It's the most important tool to achieving the American Dream
Since its inception in the human language, “hustle” has carried a distinct energy. It has meant different things to different people. The original term derived in the late 1600s from the middle Dutch word “hutselen,” a verb meaning to “shake things up.” But over the past few years, the word hustle has evolved from a dirty word meaning “to steal” or “to con” to an inspirational catchall verb meaning “to make something happen” or “to push forward in spite of the odds or obstacles in one’s way.”
This most recent drift in the word’s meaning is not accidental, nor is it trivial. This change portends big shifts in our culture, from the way we raise our children to the way we interact with the traditional socioeconomic institutions of the world—from the corporations that employ us to the entrepreneurial forces that compel us to create new companies to the governments that regulate us and the educational system that teaches us.
But the current rate of economic and cultural change we are experiencing right now is unprecedented, and hustle demands a new definition.
We define hustle as:
Decisive movement toward a goal, however indirect, by which the motion itself manufactures luck, surfaces hidden opportunities, and charges our lives with more money, meaning, and momentum.
Hustle’s redefined meaning not only captures its essence in a useful manner, but also acts as an unmistakable expression of today’s zeitgeist, a strategy for benefiting from a fast-moving and uncertain world, one in which globalization and the prospect of ravenous software eating the world (and our jobs) impact our family’s lives and our careers in real time.
In the face of such volatility, we seek agency, a way to exert our power and presence and find a place of permanence; we seek a way to achieve more self-direction, confidence, and a well of opportunity to sustain us.
Hustle is how we use our idiosyncrasies to find our unique means and our own personal successes.
Discovering our own way forward, not blindly aping the success of others, is the truest way forward. Hustle is the most important tool of the New American Dream, in which we reassert power and control over the system by owning our dreams. To fully own your dreams, you need three fundamental pillars: money, meaning, and momentum. And these pillars are the gifts which hustle bestows upon you.
There are three unseen laws of hustle: 1) Do something that moves you. 2) Keep your head up and look for opportunity. 3) Seal the deal and make it real.
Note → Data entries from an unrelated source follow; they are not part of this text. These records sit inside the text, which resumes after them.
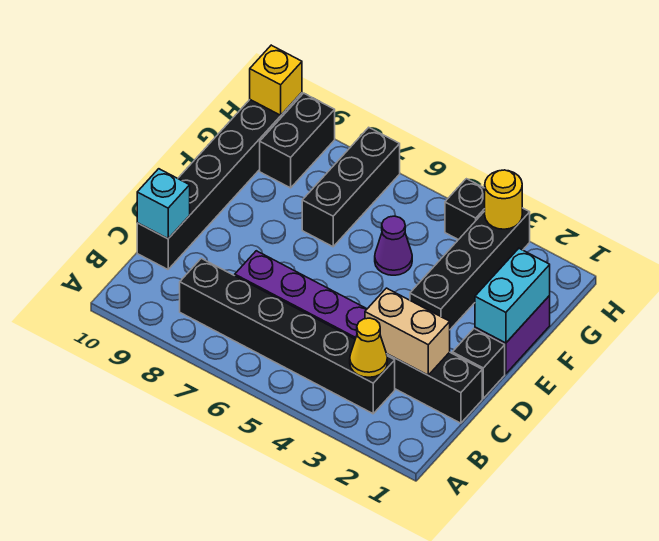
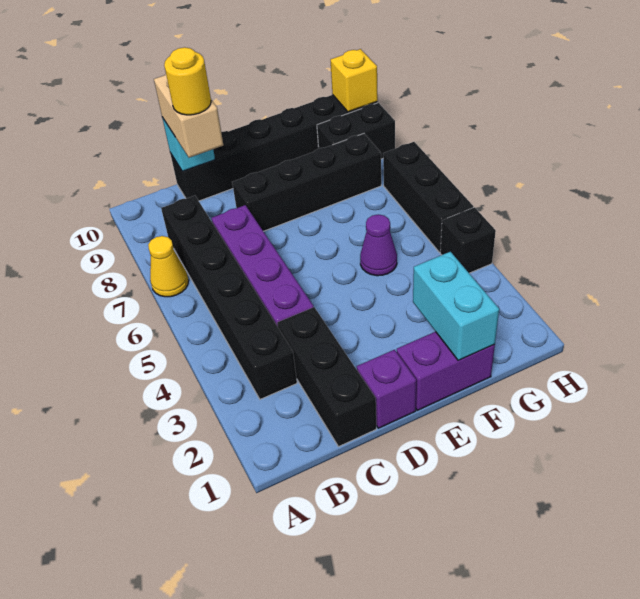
yellow 1x1 cone [350,318,387,377] -> yellow 1x1 cone moved to [148,236,189,297]
tan 1x2 brick [365,288,450,375] -> tan 1x2 brick moved to [154,74,223,158]
black 1x1 brick [452,329,505,398] -> purple 1x1 brick [357,350,416,428]
cyan 1x2 brick [475,248,550,343] -> cyan 1x2 brick turned to [413,252,499,361]
black 1x4 brick [410,208,530,329] -> black 1x4 brick moved to [232,134,381,231]
black 1x3 brick [302,128,400,247] -> black 1x3 brick turned to [383,142,473,252]
yellow 1x1 round brick [485,170,522,229] -> yellow 1x1 round brick moved to [164,47,211,115]

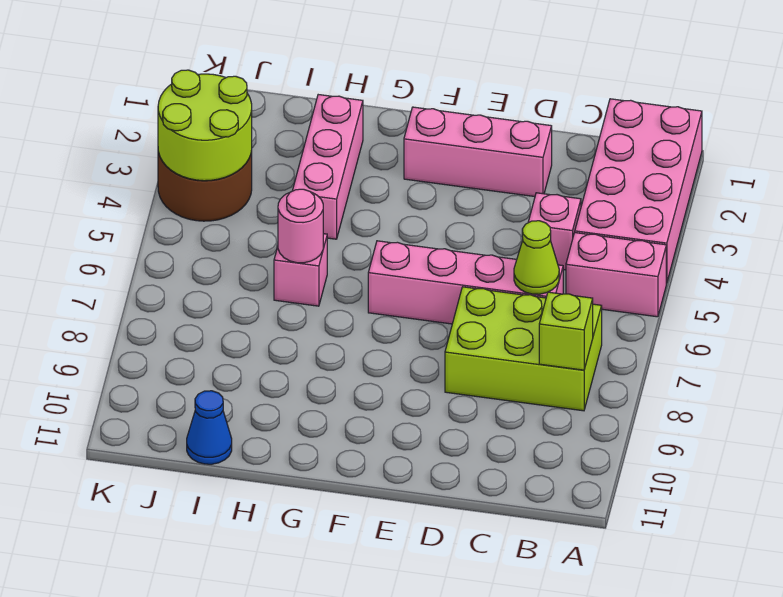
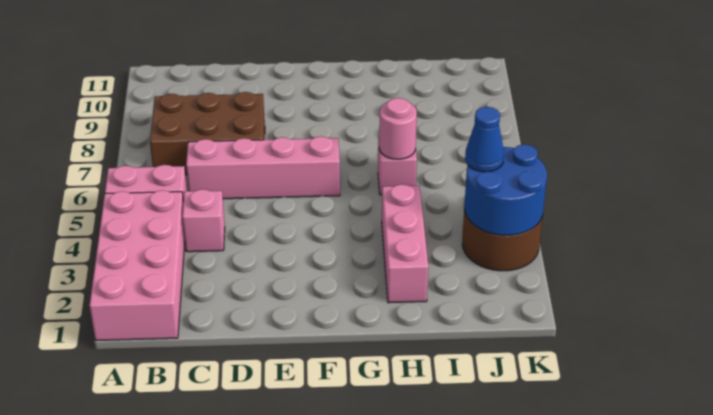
lime 2x3 brick [445,287,602,411] -> brown 2x3 brick [150,92,265,175]
lime 1x1 brick [539,292,593,370] -> none
lime 1x1 cone [514,221,559,294] -> none
pink 1x3 brick [404,107,552,197] -> none
blue 1x1 cone [187,391,232,464] -> blue 1x1 cone moved to [465,107,504,172]
lime 2x2 round brick [158,70,252,181] -> blue 2x2 round brick [464,144,547,235]

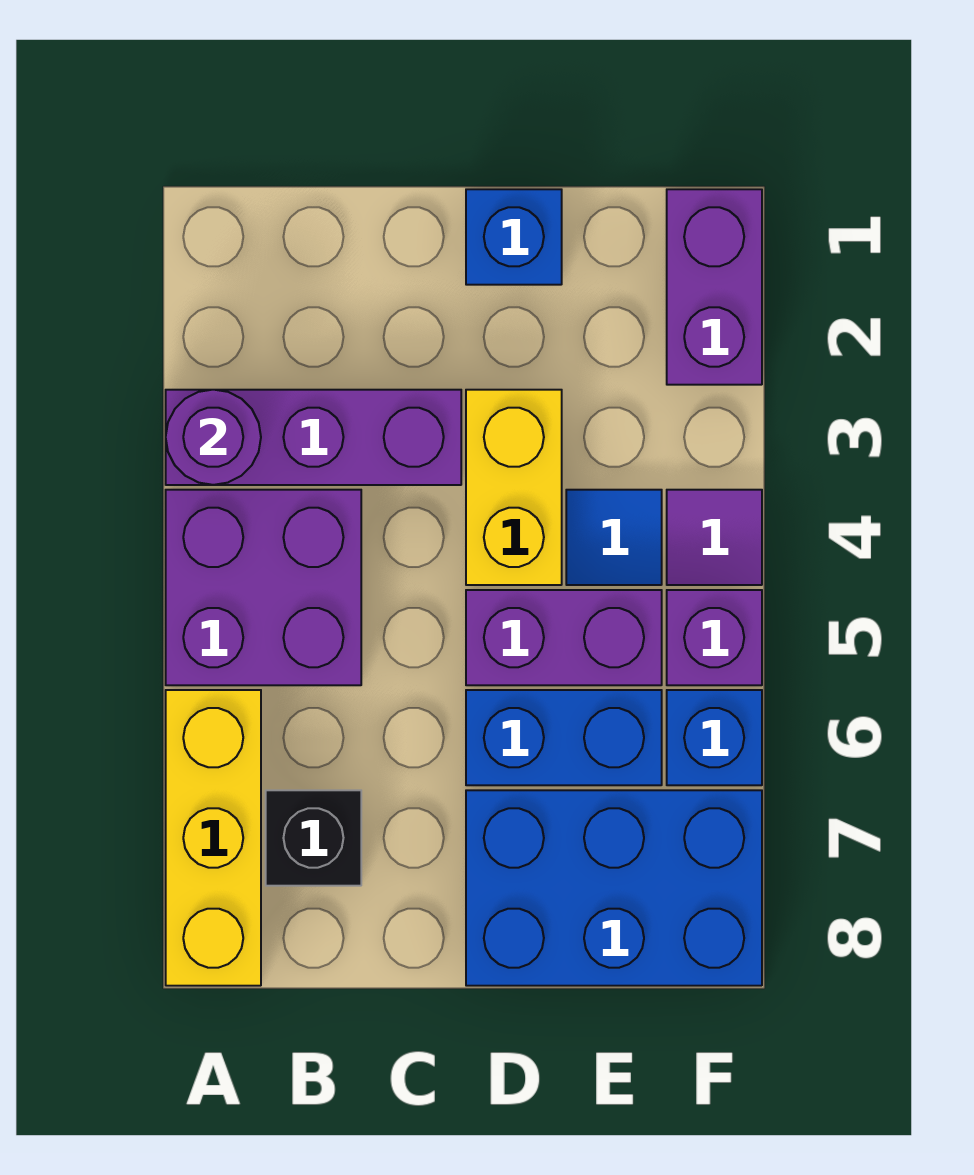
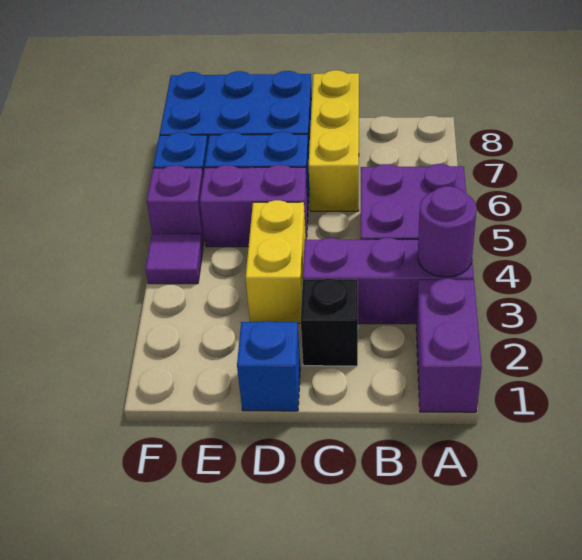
yellow 1x3 brick [166,690,261,986] -> yellow 1x3 brick moved to [309,70,359,211]
black 1x1 brick [266,790,361,886] -> black 1x1 brick moved to [301,278,358,366]
blue 1x1 tile [566,490,662,585] -> none
purple 1x2 brick [667,189,762,385] -> purple 1x2 brick moved to [416,278,482,412]

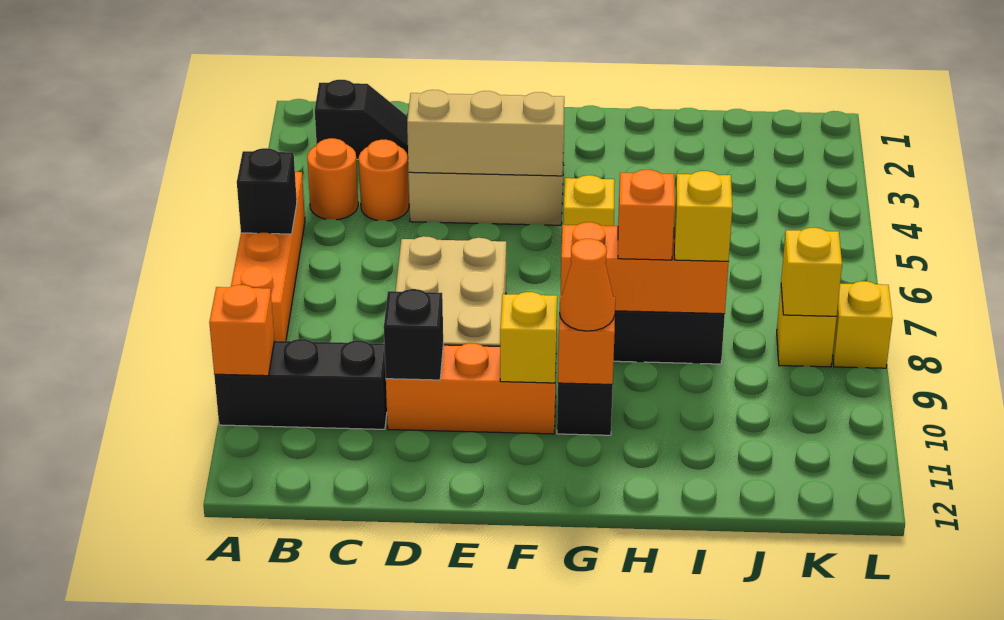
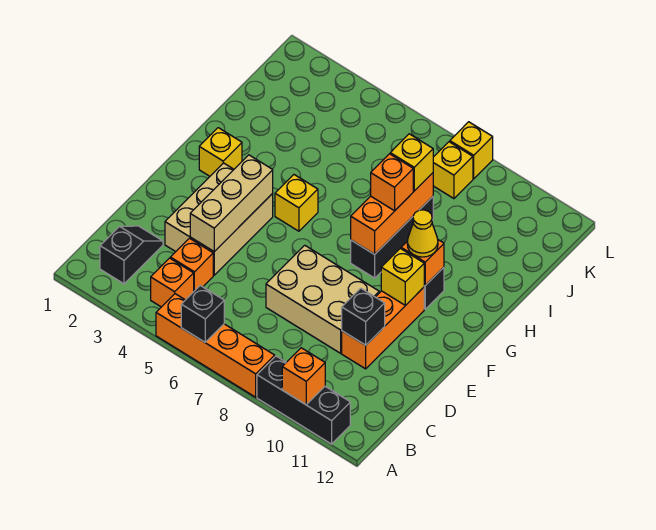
black 1x3 brick [214,339,387,429] -> black 1x3 brick turned to [257,356,350,444]
orange 1x1 round brick [307,138,358,220] -> orange 1x1 brick [151,258,194,307]
orange 1x1 round brick [359,140,409,221] -> orange 1x1 brick [170,238,213,291]
orange 1x1 cone [559,239,615,331] -> yellow 1x1 cone [407,210,438,257]
yellow 1x1 brick [781,228,842,316] -> yellow 1x1 brick moved to [199,128,242,176]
The first step is to find the heart of your true talents by taking the time and effort to allow them to come to the surface. Despite our best intentions, our talents often remain buried and elusive, hidden underneath the shoulds, maybes and wishes of our rented dreams. The best thing we can do to remedy this tragic waste of potential is to expose ourselves to challenging projects and environments in our work and life and to focus on the unexpected strengths that will rise to the surface when we do so.
The second step is to realize in small doses, stress actually helps us grow our future skills and knowledge and helps us anticipate and solve complex challenges. Once you have accepted that small amounts of pain are actually the greatest agents for growth, you can begin to think about your future more boldly. Have a great but somewhat risky idea that has terrific potential but isn’t a 100% sure thing? It turns out, it’s not the number of hits or home runs we get that matters; we can instead manifest our success by simply stepping up to the plate more often.
The third step is to develop your own Personal Opportunity Portfolio, a guiding plan for organizing and making sense of all your hustle efforts and following through to achieve your goals.
As we move along our journey, there will, of course, be bumps along the way. Sometimes we will fail and need to regroup. Sometimes a plan will have unintended outcomes that you need to step back and make sense of. The indirect nature of hustle makes each individual journey significant. And doing the wrong thing (falling in love with the wrong type of person, taking a job for the wrong reasons, trying to become someone you are incapable of becoming) is often a necessary step toward finding that right thing.
There are multiple approaches to getting ahead and moving forward in your work or career plan, and all of them will be enhanced once you have learned how to hustle.